PROBLEM STATEMENT ->
When the string "Materiál" is part of a line in the data below, report the whole line.

MATERIAL FOR THIS EXERCISE ->
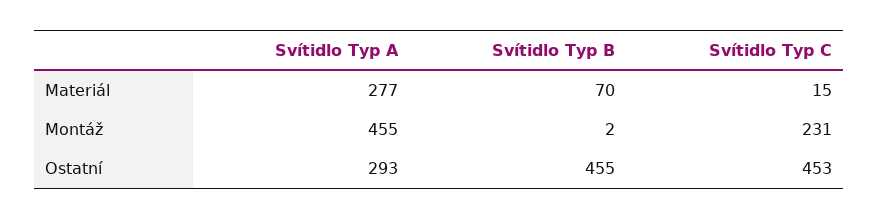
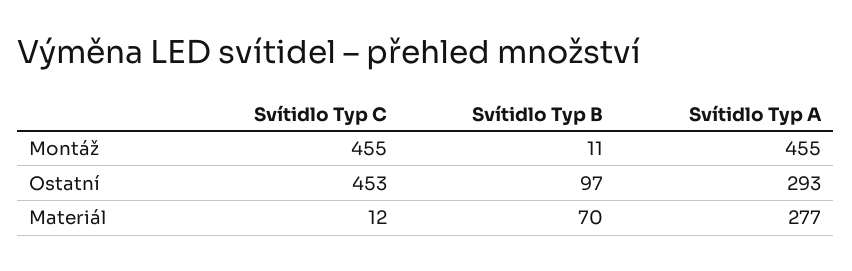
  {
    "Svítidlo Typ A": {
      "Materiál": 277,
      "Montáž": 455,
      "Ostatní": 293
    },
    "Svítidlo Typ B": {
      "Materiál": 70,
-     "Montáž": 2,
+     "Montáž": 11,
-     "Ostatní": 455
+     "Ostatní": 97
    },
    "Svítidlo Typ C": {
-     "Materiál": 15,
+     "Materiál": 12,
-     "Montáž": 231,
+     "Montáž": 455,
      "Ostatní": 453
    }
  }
==
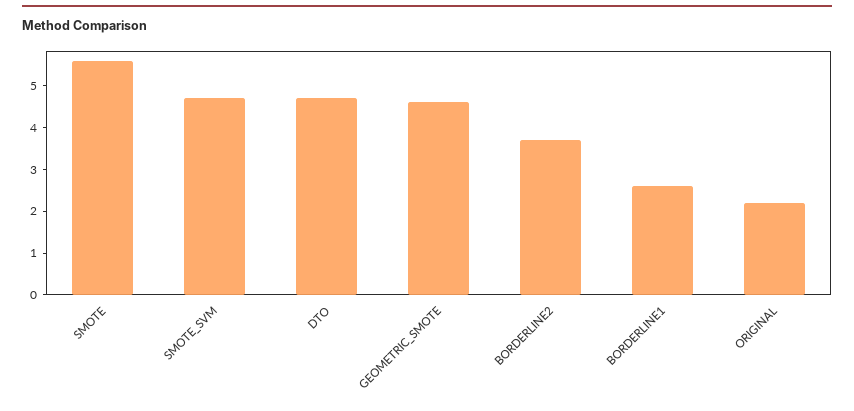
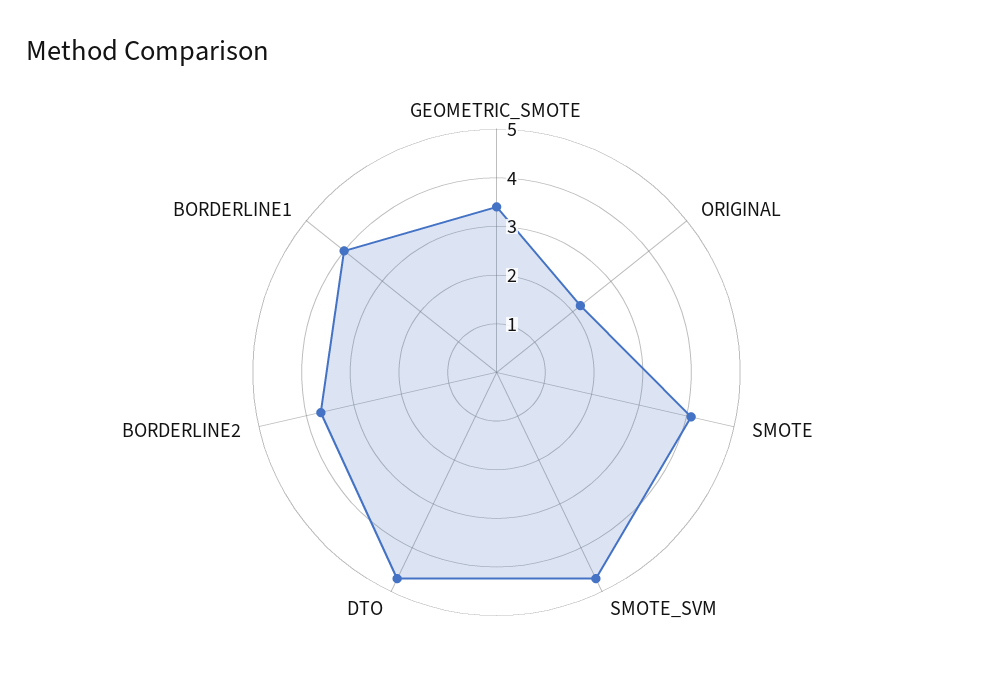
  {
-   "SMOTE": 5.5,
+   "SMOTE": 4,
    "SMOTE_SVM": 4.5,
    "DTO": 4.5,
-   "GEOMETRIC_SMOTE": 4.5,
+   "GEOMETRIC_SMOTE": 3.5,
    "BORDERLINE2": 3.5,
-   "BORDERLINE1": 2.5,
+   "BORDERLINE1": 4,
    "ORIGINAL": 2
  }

EXERCISE RESPONSE ->
      "Materiál": 277,
      "Materiál": 70,
-     "Materiál": 15,
+     "Materiál": 12,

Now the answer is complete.